The system always displays the onStart output at the top of the results, appearing above the CSV header.

List and Describe All the Supported Aggregate Functions

A short summary of all the available aggregate functions in EDS follows. For more information about these functions, see List of Supported Functions for EDS Tool.

Functions: Min, Max, and Sum

  • Min

  • Max

  • Sum

Usage

func[Total](value[,condition[,defaultValue]])

[Total] - This suffix after method name means that function will be calculated for all the records. Otherwise only for records in the group.

value - Any expression that returns the same type of value as defalutValue.

Remember to use the atoi() and atof() function to convert strings into numbers.

condition - Any expression that returns a boolean type value. The function will ignore the elements for which the condition evaluates to false.

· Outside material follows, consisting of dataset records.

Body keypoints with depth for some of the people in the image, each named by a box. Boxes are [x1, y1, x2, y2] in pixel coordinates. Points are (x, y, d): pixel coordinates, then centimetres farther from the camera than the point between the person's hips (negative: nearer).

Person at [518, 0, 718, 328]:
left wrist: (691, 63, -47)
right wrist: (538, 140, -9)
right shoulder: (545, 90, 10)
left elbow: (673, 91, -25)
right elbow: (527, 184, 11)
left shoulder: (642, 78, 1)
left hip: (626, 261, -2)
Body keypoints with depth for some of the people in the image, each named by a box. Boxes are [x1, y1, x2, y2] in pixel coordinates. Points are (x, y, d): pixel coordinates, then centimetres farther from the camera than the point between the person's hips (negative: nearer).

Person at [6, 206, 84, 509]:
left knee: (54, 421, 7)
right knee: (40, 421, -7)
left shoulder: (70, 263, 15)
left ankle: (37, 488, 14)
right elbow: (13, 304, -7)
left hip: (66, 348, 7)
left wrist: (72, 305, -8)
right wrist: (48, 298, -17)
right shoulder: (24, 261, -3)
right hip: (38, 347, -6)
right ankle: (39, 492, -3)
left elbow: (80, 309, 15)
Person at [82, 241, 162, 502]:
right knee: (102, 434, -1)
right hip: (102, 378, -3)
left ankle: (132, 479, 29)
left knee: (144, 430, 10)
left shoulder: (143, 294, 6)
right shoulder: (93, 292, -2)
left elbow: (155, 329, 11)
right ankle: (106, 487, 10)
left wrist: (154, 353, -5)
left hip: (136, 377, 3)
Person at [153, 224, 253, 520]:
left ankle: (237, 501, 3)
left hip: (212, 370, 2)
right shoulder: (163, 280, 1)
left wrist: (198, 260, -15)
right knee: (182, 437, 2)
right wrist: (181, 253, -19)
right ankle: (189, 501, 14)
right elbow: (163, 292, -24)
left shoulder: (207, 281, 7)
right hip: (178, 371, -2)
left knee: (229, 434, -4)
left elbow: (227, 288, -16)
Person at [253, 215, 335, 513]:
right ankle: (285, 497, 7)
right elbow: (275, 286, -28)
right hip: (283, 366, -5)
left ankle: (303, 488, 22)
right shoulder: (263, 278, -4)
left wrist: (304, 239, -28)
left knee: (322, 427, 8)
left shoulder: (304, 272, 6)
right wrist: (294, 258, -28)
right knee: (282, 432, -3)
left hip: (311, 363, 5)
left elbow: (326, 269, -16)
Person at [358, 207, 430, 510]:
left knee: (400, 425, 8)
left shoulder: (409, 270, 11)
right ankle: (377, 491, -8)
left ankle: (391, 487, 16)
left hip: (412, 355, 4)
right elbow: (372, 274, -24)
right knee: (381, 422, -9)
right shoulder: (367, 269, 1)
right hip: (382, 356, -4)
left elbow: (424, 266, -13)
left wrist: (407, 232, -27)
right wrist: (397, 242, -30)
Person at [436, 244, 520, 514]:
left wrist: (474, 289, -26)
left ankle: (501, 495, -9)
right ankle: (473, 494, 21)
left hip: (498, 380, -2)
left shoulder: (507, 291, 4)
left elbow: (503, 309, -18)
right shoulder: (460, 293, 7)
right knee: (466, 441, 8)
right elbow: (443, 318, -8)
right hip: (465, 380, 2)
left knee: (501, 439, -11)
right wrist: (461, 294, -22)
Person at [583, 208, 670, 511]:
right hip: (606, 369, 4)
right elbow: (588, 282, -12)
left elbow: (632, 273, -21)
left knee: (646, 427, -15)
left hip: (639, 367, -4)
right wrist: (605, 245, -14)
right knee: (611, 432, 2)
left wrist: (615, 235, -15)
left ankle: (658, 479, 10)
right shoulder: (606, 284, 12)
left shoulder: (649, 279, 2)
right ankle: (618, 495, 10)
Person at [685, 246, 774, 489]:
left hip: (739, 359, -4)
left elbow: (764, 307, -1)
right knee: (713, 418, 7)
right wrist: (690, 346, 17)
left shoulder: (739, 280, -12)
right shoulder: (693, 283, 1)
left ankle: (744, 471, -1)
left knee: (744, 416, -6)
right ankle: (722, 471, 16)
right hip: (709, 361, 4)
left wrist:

defaultValue - Any expression that will be used as initial value for calculation. Default value is 0.

Function: Count

  • Count

Usage

func[Total]([condition[,defaultValue]])

Examples

sum(atof(|MARKET_VALUE|)) - sum of all MARKET_VALUE

sum(atof(|MARKET_VALUE|), atof(|MARKET_VALUE|) >= 0) - sum of all non-negative MARKET_VALUE

sum(atof(|MARKET_VALUE|), atof(|MARKET_VALUE|) >=0, 100)- sum of all non-negative MARKET_VALUE + 100 (100 will be in result if there are no rows with non-negative MARKET_VALUE at all)

count() - count of all processed records

count(atof(|MARKET_VALUE|) >=0) - count of all records with non-negative MARKET_VALUE

sum(':'+|UPDATE_SOURCE|, 'True', '') – example of string concatenation – The result will contain colon-separated list of update sources.